Yang aku pikirin akhir-akhir ini, bagaimana caranya makan obat pakai pisang dan mulai harus menerima kalau diriku memang tida berbakat ;(

Kalau lagi creative block, biasanya kamu ngapain?

Kalau kasusnya aku creative block, biasanya diawali dengan “pengen keliatan pinter”, diatasinya dengan damai sama diri sendiri dan jadi jujur sebisanya. Kalau nggak pinter yaudah nggak usah pura-pura pinter, hehe.

Mood penting nggak buat berkarya?

Penting. Aku kenal beberapa orang yang bisa bikin karya bagus kalau sambil mabok atau justru bagus banget kalau patah hati, galau, dsb. Kalau aku nggak bisa, harus dalam keadaan stabil. Kalau lagi nggak enak hati, biasanya nggak ngerjain apa-apa. Kecuali commission work yang deadline nya udah kelihatan mah yaudah gimana lagi harus dikerjain.

Kalau passion, penting nggak?

Passion penting, kalau memang cinta biasanya dia akan mengajari dirinya sendiri untuk jadi lebih baik.
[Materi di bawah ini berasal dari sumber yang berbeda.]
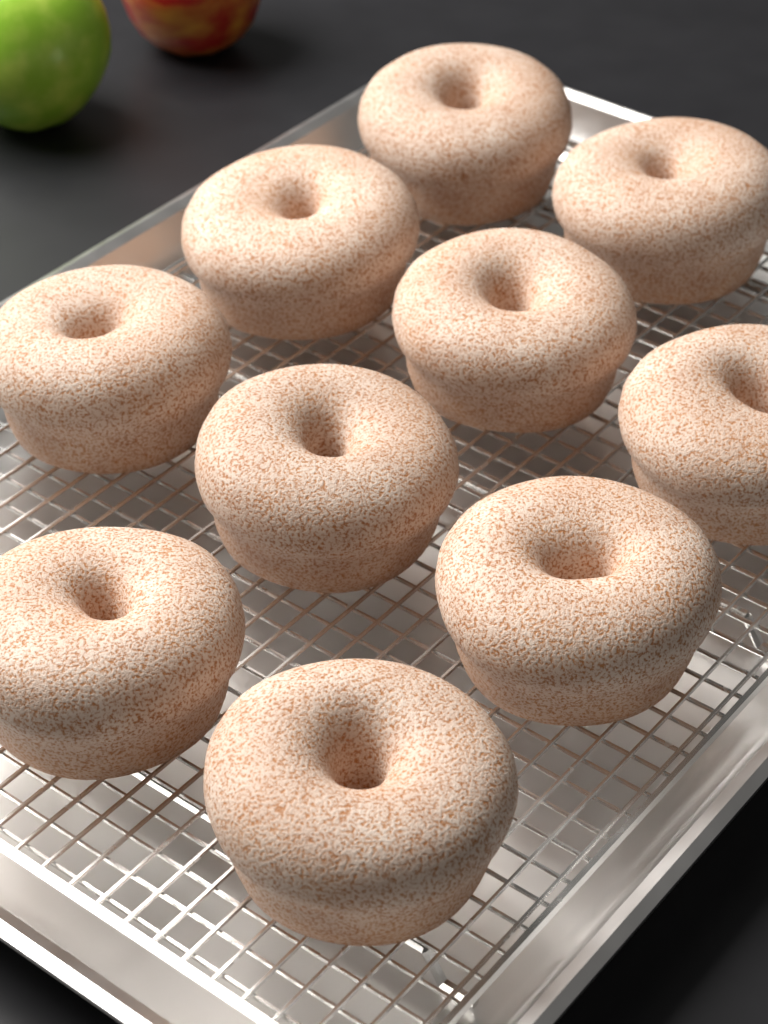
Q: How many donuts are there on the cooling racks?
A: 10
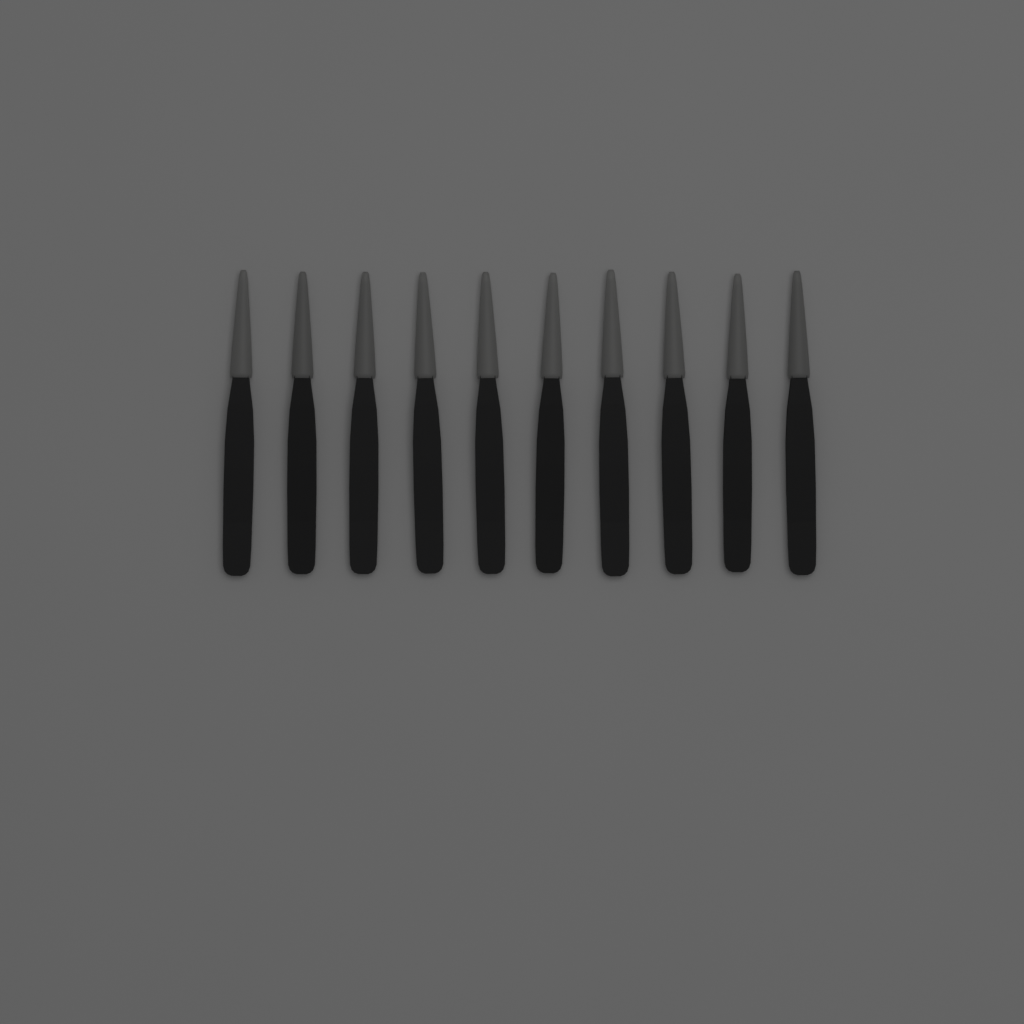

Seandainya kamu nggak menggeluti dunia seni seperti sekarang, di bayanganmu kamu bakal berprofesi atau jadi apa?

Kalau nggak seni-senian aku sekarang sedang di kantor imigrasi, dideportasi dari Jepang karena tidak kredibel sebagai translator/guide dan pakainya visa liburan.


Gimana Folks, kamu yang lagi bingung mencari passion apakah jadi berniat pergi ke Jepang dan jadi translator? Hahaha. Selanjutnya, menurutmu siapa yang seru untuk diinterview sebagai artsy people of the month di Bulan Januari tahun depan Folks? Silakan kasih saran melalui direct message di akun Instagram @folksymagazine atau @folksypress ya. Nah, berikut ini adalah beberapa karya Igi berupa patung dan lukisan. Selebihnya, kamu bisa cek di akun Instagram @sombong_
enjoy!

Sashi

Ceritain sedikit dong tentang karya ini.

Ini adalah salah satu dari empat karya yang masuk dalam seri berjudul “kw” (2017). Visualnya berupa parodi alfamart tapi isinya adalah 'alfa mighty morphin power ranger'. Apa ya, bingung juga. Pokoknya itu adalah hasil dari upaya aku untuk ngulik soal humor, jadinya begitu. Minimal bisa bikin yang liat senyum dikit. Dasarnya memang aku suka karya yang kocak dan punya ambiguitas tinggi. Itu di Bandung, waktu itu bareng kolektif di mana aku tergabung di dalamnya, namanya @klub.remaja.